Given records section start

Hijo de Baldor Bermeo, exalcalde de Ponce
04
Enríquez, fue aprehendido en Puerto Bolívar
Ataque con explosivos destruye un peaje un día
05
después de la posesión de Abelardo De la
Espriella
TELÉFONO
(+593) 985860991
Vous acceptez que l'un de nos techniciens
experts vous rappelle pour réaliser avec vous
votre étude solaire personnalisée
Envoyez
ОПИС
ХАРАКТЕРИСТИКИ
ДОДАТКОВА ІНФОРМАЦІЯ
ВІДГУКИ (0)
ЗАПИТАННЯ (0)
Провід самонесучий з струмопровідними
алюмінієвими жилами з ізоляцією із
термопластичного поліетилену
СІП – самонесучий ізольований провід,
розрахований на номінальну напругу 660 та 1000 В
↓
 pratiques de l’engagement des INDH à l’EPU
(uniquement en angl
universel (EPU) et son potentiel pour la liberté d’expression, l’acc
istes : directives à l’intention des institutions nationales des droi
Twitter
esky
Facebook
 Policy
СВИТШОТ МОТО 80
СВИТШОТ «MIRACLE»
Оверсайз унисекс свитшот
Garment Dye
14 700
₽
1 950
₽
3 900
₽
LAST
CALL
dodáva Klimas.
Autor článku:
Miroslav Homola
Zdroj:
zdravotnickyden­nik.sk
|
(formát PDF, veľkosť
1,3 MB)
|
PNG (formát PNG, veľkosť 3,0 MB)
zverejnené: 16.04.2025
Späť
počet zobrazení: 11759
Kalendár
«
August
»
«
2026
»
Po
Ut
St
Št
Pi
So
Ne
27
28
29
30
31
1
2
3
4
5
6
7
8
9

Given records section end

▶ **Activity**: Copy each entry exactly.

▶ **Finished exercise**:
Hijo de Baldor Bermeo, exalcalde de Ponce
04
Enríquez, fue aprehendido en Puerto Bolívar
Ataque con explosivos destruye un peaje un día
05
después de la posesión de Abelardo De la
Espriella
TELÉFONO
(+593) 985860991
Vous acceptez que l'un de nos techniciens
experts vous rappelle pour réaliser avec vous
votre étude solaire personnalisée
Envoyez
ОПИС
ХАРАКТЕРИСТИКИ
ДОДАТКОВА ІНФОРМАЦІЯ
ВІДГУКИ (0)
ЗАПИТАННЯ (0)
Провід самонесучий з струмопровідними
алюмінієвими жилами з ізоляцією із
термопластичного поліетилену
СІП – самонесучий ізольований провід,
розрахований на номінальну напругу 660 та 1000 В
↓
 pratiques de l’engagement des INDH à l’EPU
(uniquement en angl
universel (EPU) et son potentiel pour la liberté d’expression, l’acc
istes : directives à l’intention des institutions nationales des droi
Twitter
esky
Facebook
 Policy
СВИТШОТ МОТО 80
СВИТШОТ «MIRACLE»
Оверсайз унисекс свитшот
Garment Dye
14 700
₽
1 950
₽
3 900
₽
LAST
CALL
dodáva Klimas.
Autor článku:
Miroslav Homola
Zdroj:
zdravotnickyden­nik.sk
|
(formát PDF, veľkosť
1,3 MB)
|
PNG (formát PNG, veľkosť 3,0 MB)
zverejnené: 16.04.2025
Späť
počet zobrazení: 11759
Kalendár
«
August
»
«
2026
»
Po
Ut
St
Št
Pi
So
Ne
27
28
29
30
31
1
2
3
4
5
6
7
8
9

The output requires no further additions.